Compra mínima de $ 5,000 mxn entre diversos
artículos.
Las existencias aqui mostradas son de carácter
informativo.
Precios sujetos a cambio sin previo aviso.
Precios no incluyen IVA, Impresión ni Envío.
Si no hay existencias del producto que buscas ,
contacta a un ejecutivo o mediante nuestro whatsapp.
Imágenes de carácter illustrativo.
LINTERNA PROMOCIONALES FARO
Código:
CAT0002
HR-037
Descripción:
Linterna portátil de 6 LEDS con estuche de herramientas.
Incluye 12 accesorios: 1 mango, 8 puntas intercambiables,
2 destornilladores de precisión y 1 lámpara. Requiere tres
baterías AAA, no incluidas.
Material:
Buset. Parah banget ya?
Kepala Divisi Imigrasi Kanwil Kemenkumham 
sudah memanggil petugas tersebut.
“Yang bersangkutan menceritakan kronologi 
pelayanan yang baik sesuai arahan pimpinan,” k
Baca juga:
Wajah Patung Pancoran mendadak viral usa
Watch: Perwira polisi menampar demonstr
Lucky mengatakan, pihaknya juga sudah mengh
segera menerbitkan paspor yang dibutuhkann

□ □ □ □

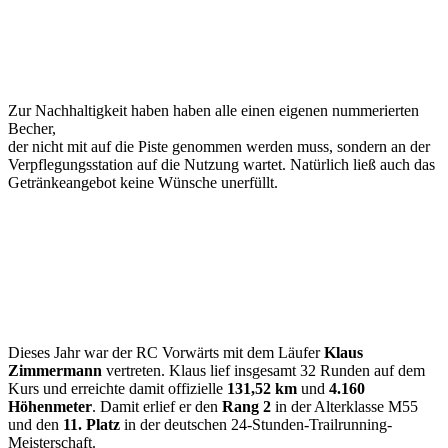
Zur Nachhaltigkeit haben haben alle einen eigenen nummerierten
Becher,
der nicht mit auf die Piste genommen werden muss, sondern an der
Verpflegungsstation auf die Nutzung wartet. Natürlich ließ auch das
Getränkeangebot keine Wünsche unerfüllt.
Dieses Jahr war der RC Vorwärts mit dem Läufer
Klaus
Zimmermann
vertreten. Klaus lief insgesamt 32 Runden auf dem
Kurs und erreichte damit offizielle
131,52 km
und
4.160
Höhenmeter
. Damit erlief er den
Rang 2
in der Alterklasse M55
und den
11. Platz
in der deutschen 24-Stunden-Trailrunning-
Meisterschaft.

□ □ □ □

*To do*
Search the data above for the word "carácter", then gather each line in which it appears.

*Output of the task*
Las existencias aqui mostradas son de carácter
Imágenes de carácter illustrativo.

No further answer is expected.